Technology Other News 26 Sep 2016 Sloppy IoT security ...

Sloppy IoT security leads to more DDOS attacks: Report

DECCAN CHRONICLE
Published Sep 26, 2016, 3:29 pm IST
Updated Sep 26, 2016, 3:31 pm IST
More than half of all IoT attacks originate from China and the US, based on the location of IP addresses to launch malware attacks.
Cybercriminal networks are taking advantage of negligent Internet of Things (IoT) device security. (Representational image)
 Cybercriminal networks are taking advantage of negligent Internet of Things (IoT) device security. (Representational image)

Cyber security firm Symantec on Monday unveiled a new research indicating how cybercriminal networks are taking advantage of negligent Internet of Things (IoT) device security to spread malware.

The security firm’s ‘Security Response’ team has discovered that cybercriminals are hijacking home networks and everyday consumer connected devices to help carry out distributed denial of service (DDoS) attacks on more profitable targets, usually large companies.

 

To succeed, they need cheap bandwidth and get it by stitching together a large web of consumer devices that are easy to infect because they lack sophisticated security.

The research also pointed out that more than half of all IoT attacks originate from China and the US, based on the location of IP addresses to launch malware attacks.

High numbers of attacks are also originating from Germany, Netherlands, Russia, Ukraine, and Vietnam. In some cases, IP addresses may be proxies used by attackers to hide their true location.

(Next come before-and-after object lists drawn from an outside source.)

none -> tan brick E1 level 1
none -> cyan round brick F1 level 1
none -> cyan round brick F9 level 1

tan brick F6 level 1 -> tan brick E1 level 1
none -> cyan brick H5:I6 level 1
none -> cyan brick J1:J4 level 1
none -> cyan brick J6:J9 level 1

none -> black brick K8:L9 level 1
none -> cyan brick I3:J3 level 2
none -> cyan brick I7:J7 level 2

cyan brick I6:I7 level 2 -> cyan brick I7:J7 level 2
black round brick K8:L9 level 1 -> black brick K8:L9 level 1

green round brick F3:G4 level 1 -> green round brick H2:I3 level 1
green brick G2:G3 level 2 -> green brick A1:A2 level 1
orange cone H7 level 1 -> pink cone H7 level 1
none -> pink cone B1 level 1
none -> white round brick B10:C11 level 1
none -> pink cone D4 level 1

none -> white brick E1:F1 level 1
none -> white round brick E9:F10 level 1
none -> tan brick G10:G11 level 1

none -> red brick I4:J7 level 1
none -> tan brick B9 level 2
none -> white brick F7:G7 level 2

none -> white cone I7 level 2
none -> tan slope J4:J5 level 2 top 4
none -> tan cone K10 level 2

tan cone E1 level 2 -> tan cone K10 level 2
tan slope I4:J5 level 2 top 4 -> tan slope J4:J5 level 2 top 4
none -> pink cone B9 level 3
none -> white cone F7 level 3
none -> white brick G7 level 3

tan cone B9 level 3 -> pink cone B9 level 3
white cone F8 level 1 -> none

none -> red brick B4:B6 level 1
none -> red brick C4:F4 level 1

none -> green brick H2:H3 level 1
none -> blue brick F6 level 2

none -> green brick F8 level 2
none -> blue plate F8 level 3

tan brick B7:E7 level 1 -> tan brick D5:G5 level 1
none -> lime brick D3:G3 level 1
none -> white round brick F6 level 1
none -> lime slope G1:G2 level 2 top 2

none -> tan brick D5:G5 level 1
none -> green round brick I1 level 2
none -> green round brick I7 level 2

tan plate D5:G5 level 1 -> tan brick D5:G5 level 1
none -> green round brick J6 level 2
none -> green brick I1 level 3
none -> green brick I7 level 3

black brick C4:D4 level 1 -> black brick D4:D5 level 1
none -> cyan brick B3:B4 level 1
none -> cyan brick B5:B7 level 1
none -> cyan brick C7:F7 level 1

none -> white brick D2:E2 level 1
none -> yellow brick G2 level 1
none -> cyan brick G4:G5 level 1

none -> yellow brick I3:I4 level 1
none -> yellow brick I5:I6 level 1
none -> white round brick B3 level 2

Most IoT malware targets non-PC embedded devices such as web servers, routers, modems, network attached storage (NAS) devices, closed-circuit television (CCTV) systems, and industrial control systems.

 

Many are Internet-accessible but they may not include any advanced security features, due to their operating system and processing power limitations.

Most online attackers are now highly aware of insufficient IoT security and many pre-program their malware with commonly used and default passwords, allowing them to easily hijack IoT devices.

Poor security on many IoT devices makes them easy targets, and often victims may not even know they have been infected.

The security firm found out that 2015 was a record year for IoT attacks, with insights highlighting the increased likeliness of attacks on home automation and home security devices. Since IoT devices do not involve any changes after initial setup, it becomes a easy target for hackers.

 

As the amount of embedded devices connected to the Internet rise, attacks originating from multiple IoT platforms have also been expected to rise rapidly in future.